Parlant plus généralement de la politique énergétique européenne, Scaroni a réitéré ses doutes sur les perspectives du South Stream et évoqué la dépendance du continent vis-à-vis des ressources russes : "L'Europe - a-t-il déclaré - est trop dépendante du gaz russe pour arrêter à court terme les importations en provenance du pays , bien que je pense que l'Italie serait en mesure de gérer la situation ».

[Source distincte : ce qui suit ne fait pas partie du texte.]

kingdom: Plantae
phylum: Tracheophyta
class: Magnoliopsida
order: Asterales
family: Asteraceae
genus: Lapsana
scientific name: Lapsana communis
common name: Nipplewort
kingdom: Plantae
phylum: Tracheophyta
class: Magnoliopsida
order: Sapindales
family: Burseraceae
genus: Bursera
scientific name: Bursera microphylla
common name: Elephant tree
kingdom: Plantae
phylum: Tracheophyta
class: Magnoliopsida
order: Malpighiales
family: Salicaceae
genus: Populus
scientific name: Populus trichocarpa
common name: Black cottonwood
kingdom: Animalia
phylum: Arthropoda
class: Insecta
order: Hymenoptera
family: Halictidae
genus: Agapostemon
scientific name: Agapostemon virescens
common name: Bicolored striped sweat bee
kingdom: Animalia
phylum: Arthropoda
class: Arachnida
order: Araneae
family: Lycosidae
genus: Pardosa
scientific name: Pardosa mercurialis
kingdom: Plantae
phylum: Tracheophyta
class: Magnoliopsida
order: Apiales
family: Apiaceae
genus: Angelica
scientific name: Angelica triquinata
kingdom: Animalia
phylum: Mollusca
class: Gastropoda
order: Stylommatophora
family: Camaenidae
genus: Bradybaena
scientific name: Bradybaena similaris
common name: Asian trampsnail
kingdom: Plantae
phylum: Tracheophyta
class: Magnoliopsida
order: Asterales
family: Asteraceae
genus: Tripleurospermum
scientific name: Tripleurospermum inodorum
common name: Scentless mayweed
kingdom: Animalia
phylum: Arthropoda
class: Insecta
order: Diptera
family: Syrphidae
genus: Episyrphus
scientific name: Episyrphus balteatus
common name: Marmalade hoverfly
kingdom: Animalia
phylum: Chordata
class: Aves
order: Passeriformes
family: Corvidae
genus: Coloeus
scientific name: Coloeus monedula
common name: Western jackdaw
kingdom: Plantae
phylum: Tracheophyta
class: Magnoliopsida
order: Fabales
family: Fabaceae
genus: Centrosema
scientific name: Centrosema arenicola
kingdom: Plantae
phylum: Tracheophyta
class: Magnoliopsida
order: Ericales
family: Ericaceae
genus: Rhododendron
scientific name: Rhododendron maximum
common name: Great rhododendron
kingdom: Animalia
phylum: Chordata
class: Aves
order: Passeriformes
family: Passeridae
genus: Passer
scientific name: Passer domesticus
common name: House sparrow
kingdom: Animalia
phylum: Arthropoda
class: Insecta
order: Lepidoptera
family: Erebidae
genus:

En ce qui concerne les activités d'Eni en Russie, le PDG du géant italien de l'énergie a commenté positivement le calendrier de la vente des actifs gaziers de l'Arctique pour près de 3 milliards de dollars : "La vente de l'Arctique russe s'est avérée être une décision intelligente, nous avions le droit Horaire. Il aurait été très difficile de réaliser une telle opération à l'heure actuelle ; Les entreprises russes sont désormais très prudentes avec leur trésorerie ». A la base de la décision de quitter la Russie il y aurait eu le constat de la montée progressive des tensions en Ukraine.
Toujours en ce qui concerne l'Ukraine, Scaroni a affirmé sa volonté de se rendre prochainement à Kiev pour parler des neuf blocs de gaz de schiste dans le bassin de Lviv en Ukraine, dans lesquels Eni a acquis une participation. Les activités préparatoires à l'exploration d'un bloc en mer Noire au large de la Crimée, a rappelé le PDG d'Eni, sont actuellement toujours au point mort.